_Your goal_
The goal here is an exact copy of the entries below, without their pictures.

_Saved entries_

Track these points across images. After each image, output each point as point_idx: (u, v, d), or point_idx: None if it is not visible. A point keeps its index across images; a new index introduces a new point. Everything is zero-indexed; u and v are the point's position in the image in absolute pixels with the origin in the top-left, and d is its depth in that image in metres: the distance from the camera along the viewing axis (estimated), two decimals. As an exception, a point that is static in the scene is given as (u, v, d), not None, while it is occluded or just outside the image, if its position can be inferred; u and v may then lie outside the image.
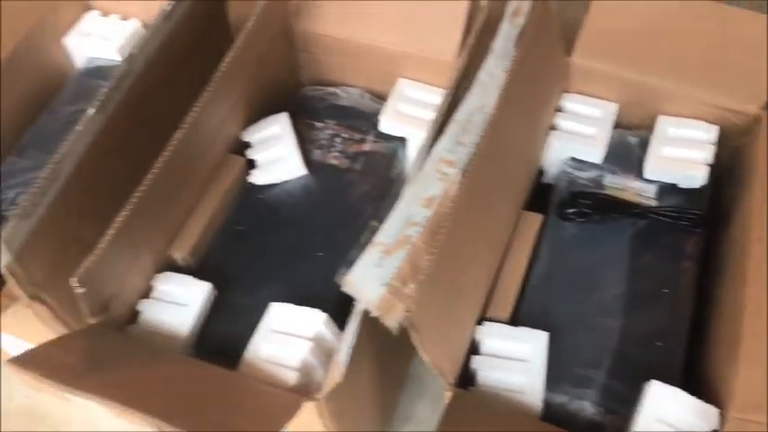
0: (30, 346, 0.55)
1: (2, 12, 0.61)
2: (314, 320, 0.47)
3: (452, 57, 0.58)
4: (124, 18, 0.68)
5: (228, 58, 0.51)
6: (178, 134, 0.47)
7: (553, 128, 0.58)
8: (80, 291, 0.41)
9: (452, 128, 0.42)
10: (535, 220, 0.53)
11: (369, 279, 0.37)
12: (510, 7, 0.49)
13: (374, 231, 0.38)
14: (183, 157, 0.48)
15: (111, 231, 0.43)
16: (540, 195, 0.57)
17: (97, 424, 0.71)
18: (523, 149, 0.54)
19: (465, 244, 0.43)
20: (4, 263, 0.42)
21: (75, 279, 0.40)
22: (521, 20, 0.49)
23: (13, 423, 0.70)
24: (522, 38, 0.49)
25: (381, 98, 0.64)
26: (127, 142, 0.51)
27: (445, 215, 0.40)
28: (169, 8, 0.51)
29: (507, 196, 0.51)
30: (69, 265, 0.48)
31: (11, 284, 0.44)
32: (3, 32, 0.61)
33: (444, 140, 0.42)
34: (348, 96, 0.63)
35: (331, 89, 0.64)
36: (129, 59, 0.48)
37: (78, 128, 0.45)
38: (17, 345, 0.57)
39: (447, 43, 0.59)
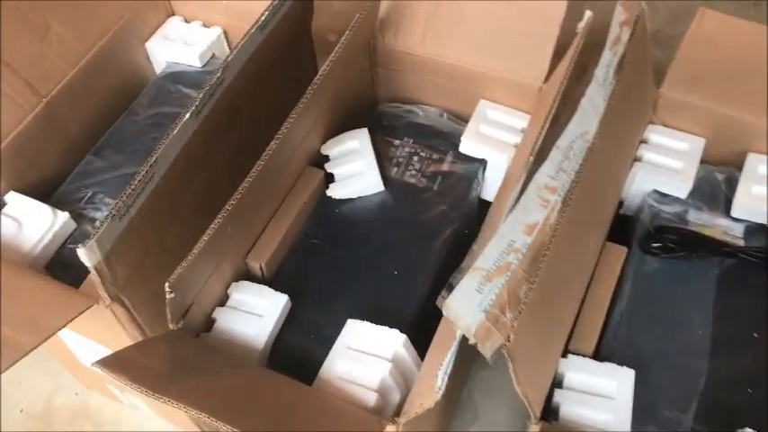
0: (93, 343, 0.55)
1: (88, 13, 0.62)
2: (393, 341, 0.46)
3: (539, 81, 0.58)
4: (206, 25, 0.69)
5: (321, 72, 0.51)
6: (271, 147, 0.47)
7: (637, 159, 0.57)
8: (170, 296, 0.41)
9: (554, 154, 0.41)
10: (619, 252, 0.52)
11: (468, 304, 0.36)
12: (611, 34, 0.48)
13: (475, 255, 0.37)
14: (271, 168, 0.48)
15: (204, 239, 0.42)
16: (618, 226, 0.56)
17: (146, 425, 0.71)
18: (613, 179, 0.53)
19: (559, 274, 0.42)
20: (93, 262, 0.41)
21: (168, 285, 0.40)
22: (620, 48, 0.48)
23: (58, 422, 0.70)
24: (622, 66, 0.48)
25: (460, 118, 0.63)
26: (214, 148, 0.51)
27: (545, 244, 0.39)
28: (263, 18, 0.51)
29: (596, 226, 0.49)
30: (149, 268, 0.48)
31: (94, 285, 0.44)
32: (88, 33, 0.62)
33: (547, 166, 0.41)
34: (427, 115, 0.63)
35: (409, 107, 0.64)
36: (225, 67, 0.48)
37: (173, 132, 0.45)
38: (79, 341, 0.57)
39: (534, 67, 0.58)
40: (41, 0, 0.59)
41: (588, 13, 0.51)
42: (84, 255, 0.40)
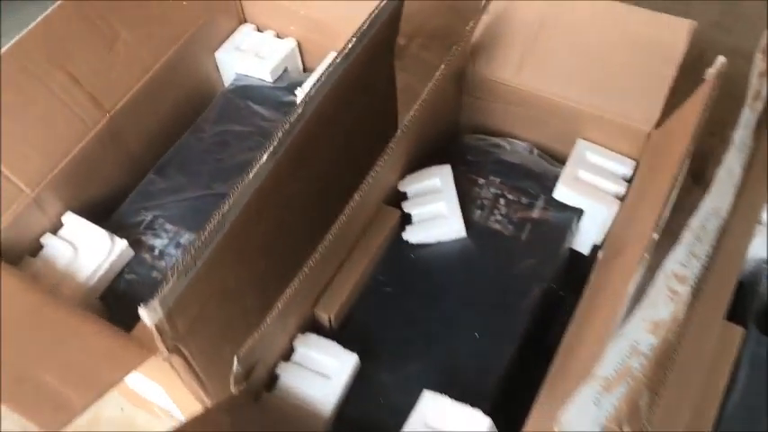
0: (151, 383, 0.52)
1: (160, 19, 0.58)
2: (476, 424, 0.41)
3: (648, 125, 0.51)
4: (280, 36, 0.64)
5: (414, 112, 0.46)
6: (355, 199, 0.42)
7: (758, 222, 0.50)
8: (237, 368, 0.36)
9: (687, 237, 0.36)
10: (736, 334, 0.46)
11: (584, 420, 0.31)
12: (750, 89, 0.41)
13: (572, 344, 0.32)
14: (350, 214, 0.43)
15: (278, 306, 0.38)
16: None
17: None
18: (736, 251, 0.46)
19: (682, 374, 0.36)
20: (154, 321, 0.37)
21: (237, 358, 0.36)
22: (760, 104, 0.42)
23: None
24: (760, 126, 0.41)
25: (552, 155, 0.57)
26: (286, 186, 0.46)
27: (672, 345, 0.33)
28: (350, 47, 0.46)
29: (719, 308, 0.43)
30: (209, 315, 0.44)
31: (153, 339, 0.40)
32: (158, 42, 0.58)
33: (678, 252, 0.35)
34: (515, 150, 0.57)
35: (496, 140, 0.58)
36: (306, 102, 0.43)
37: (248, 177, 0.40)
38: (138, 379, 0.53)
39: (644, 109, 0.51)
40: (111, 3, 0.55)
41: (721, 60, 0.44)
42: (146, 315, 0.36)
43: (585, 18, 0.53)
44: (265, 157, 0.41)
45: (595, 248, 0.54)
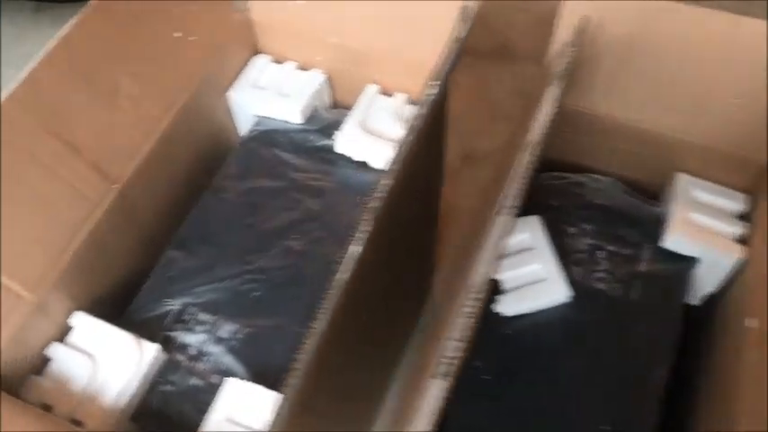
0: None
1: (164, 62, 0.47)
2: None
3: (762, 154, 0.44)
4: (303, 67, 0.54)
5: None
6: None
7: None
8: None
9: None
10: None
11: None
12: None
13: None
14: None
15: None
16: None
17: None
18: None
19: None
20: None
21: None
22: None
23: None
24: None
25: (643, 191, 0.49)
26: (374, 273, 0.37)
27: None
28: (416, 123, 0.36)
29: None
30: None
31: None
32: (166, 89, 0.47)
33: None
34: (601, 189, 0.49)
35: (576, 177, 0.50)
36: (392, 173, 0.34)
37: (341, 275, 0.31)
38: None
39: (756, 137, 0.44)
40: (107, 46, 0.44)
41: None
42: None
43: (682, 33, 0.46)
44: (358, 250, 0.31)
45: (711, 299, 0.47)
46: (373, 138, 0.50)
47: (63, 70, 0.41)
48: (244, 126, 0.54)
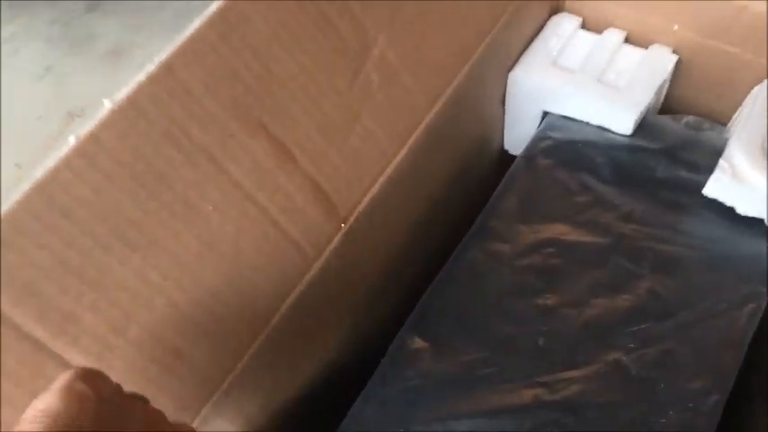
0: None
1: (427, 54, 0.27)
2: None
3: None
4: (635, 42, 0.32)
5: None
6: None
7: None
8: None
9: None
10: None
11: None
12: None
13: None
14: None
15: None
16: None
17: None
18: None
19: None
20: None
21: None
22: None
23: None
24: None
25: None
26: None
27: None
28: None
29: None
30: None
31: None
32: (419, 100, 0.27)
33: None
34: None
35: None
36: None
37: None
38: None
39: None
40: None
41: None
42: None
43: None
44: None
45: None
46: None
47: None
48: (523, 133, 0.33)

_Output_
Track these points across images. After each image, output each point as point_idx: (u, v, d), or point_idx: None if it is not visible. A point keeps its index across images; a new index introduces a new point. Everything is zero-indexed; u and v are the point's position in the image in absolute pixels with the origin in the top-left, and d is its depth in that image in metres: the distance from the camera along the viewing axis (estimated), two decimals. As an exception, a point that is static in the scene is given as (u, v, d), not None, while it is occluded or just outside the image, if its position can be inferred; u and v may then lie outside the image.
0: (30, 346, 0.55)
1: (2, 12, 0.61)
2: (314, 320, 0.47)
3: (452, 57, 0.58)
4: (124, 18, 0.68)
5: (228, 58, 0.51)
6: (178, 134, 0.47)
7: (553, 128, 0.58)
8: (80, 291, 0.41)
9: (452, 128, 0.42)
10: (535, 220, 0.53)
11: (369, 279, 0.37)
12: (510, 7, 0.49)
13: (374, 231, 0.38)
14: (183, 157, 0.48)
15: (111, 231, 0.43)
16: (540, 195, 0.57)
17: (97, 424, 0.71)
18: (523, 149, 0.54)
19: (465, 244, 0.43)
20: (4, 263, 0.42)
21: (75, 279, 0.40)
22: (521, 20, 0.49)
23: (13, 423, 0.70)
24: (522, 38, 0.49)
25: (381, 98, 0.64)
26: (127, 142, 0.51)
27: (445, 215, 0.40)
28: (169, 8, 0.51)
29: (507, 196, 0.51)
30: (69, 265, 0.48)
31: (11, 284, 0.44)
32: (3, 32, 0.61)
33: (444, 140, 0.42)
34: (348, 96, 0.63)
35: (331, 89, 0.64)
36: (129, 59, 0.48)
37: (78, 128, 0.45)
38: (17, 345, 0.57)
39: (447, 43, 0.59)
0: (93, 343, 0.55)
1: (88, 13, 0.62)
2: (393, 341, 0.46)
3: (539, 81, 0.58)
4: (206, 25, 0.69)
5: (321, 72, 0.51)
6: (271, 147, 0.47)
7: (637, 159, 0.57)
8: (170, 296, 0.41)
9: (554, 154, 0.41)
10: (619, 252, 0.52)
11: (468, 304, 0.36)
12: (611, 34, 0.48)
13: (475, 255, 0.37)
14: (271, 168, 0.48)
15: (204, 239, 0.42)
16: (618, 226, 0.56)
17: (146, 425, 0.71)
18: (613, 179, 0.53)
19: (559, 274, 0.42)
20: (93, 262, 0.41)
21: (168, 285, 0.40)
22: (620, 48, 0.48)
23: (58, 422, 0.70)
24: (622, 66, 0.48)
25: (460, 118, 0.63)
26: (214, 148, 0.51)
27: (545, 244, 0.39)
28: (263, 18, 0.51)
29: (596, 226, 0.49)
30: (149, 268, 0.48)
31: (94, 285, 0.44)
32: (88, 33, 0.62)
33: (547, 166, 0.41)
34: (427, 115, 0.63)
35: (409, 107, 0.64)
36: (225, 67, 0.48)
37: (173, 132, 0.45)
38: (79, 341, 0.57)
39: (534, 67, 0.58)
40: (41, 0, 0.59)
41: (588, 13, 0.51)
42: (84, 255, 0.40)
0: (151, 383, 0.52)
1: (160, 19, 0.58)
2: (476, 424, 0.41)
3: (648, 125, 0.51)
4: (280, 36, 0.64)
5: (414, 112, 0.46)
6: (355, 199, 0.42)
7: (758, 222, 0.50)
8: (237, 368, 0.36)
9: (687, 237, 0.36)
10: (736, 334, 0.46)
11: (584, 420, 0.31)
12: (750, 89, 0.41)
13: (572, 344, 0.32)
14: (350, 214, 0.43)
15: (278, 306, 0.38)
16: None
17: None
18: (736, 251, 0.46)
19: (682, 374, 0.36)
20: (154, 321, 0.37)
21: (237, 358, 0.36)
22: (760, 104, 0.42)
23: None
24: (760, 126, 0.41)
25: (552, 155, 0.57)
26: (286, 186, 0.46)
27: (672, 345, 0.33)
28: (350, 47, 0.46)
29: (719, 308, 0.43)
30: (209, 315, 0.44)
31: (153, 339, 0.40)
32: (158, 42, 0.58)
33: (678, 252, 0.35)
34: (515, 150, 0.57)
35: (496, 140, 0.58)
36: (306, 102, 0.43)
37: (248, 177, 0.40)
38: (138, 379, 0.53)
39: (644, 109, 0.51)
40: (111, 3, 0.55)
41: (721, 60, 0.44)
42: (146, 315, 0.36)
43: (585, 18, 0.53)
44: (265, 157, 0.41)
45: (595, 248, 0.54)
0: None
1: (164, 62, 0.47)
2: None
3: (762, 154, 0.44)
4: (303, 67, 0.54)
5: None
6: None
7: None
8: None
9: None
10: None
11: None
12: None
13: None
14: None
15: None
16: None
17: None
18: None
19: None
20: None
21: None
22: None
23: None
24: None
25: (643, 191, 0.49)
26: (374, 273, 0.37)
27: None
28: (416, 123, 0.36)
29: None
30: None
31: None
32: (166, 89, 0.47)
33: None
34: (601, 189, 0.49)
35: (576, 177, 0.50)
36: (392, 173, 0.34)
37: (341, 275, 0.31)
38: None
39: (756, 137, 0.44)
40: (107, 46, 0.44)
41: None
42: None
43: (682, 33, 0.46)
44: (358, 250, 0.31)
45: (711, 299, 0.47)
46: (373, 138, 0.50)
47: (63, 70, 0.41)
48: (244, 126, 0.54)
0: None
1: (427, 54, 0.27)
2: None
3: None
4: (635, 42, 0.32)
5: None
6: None
7: None
8: None
9: None
10: None
11: None
12: None
13: None
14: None
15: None
16: None
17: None
18: None
19: None
20: None
21: None
22: None
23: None
24: None
25: None
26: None
27: None
28: None
29: None
30: None
31: None
32: (419, 100, 0.27)
33: None
34: None
35: None
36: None
37: None
38: None
39: None
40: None
41: None
42: None
43: None
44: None
45: None
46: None
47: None
48: (523, 133, 0.33)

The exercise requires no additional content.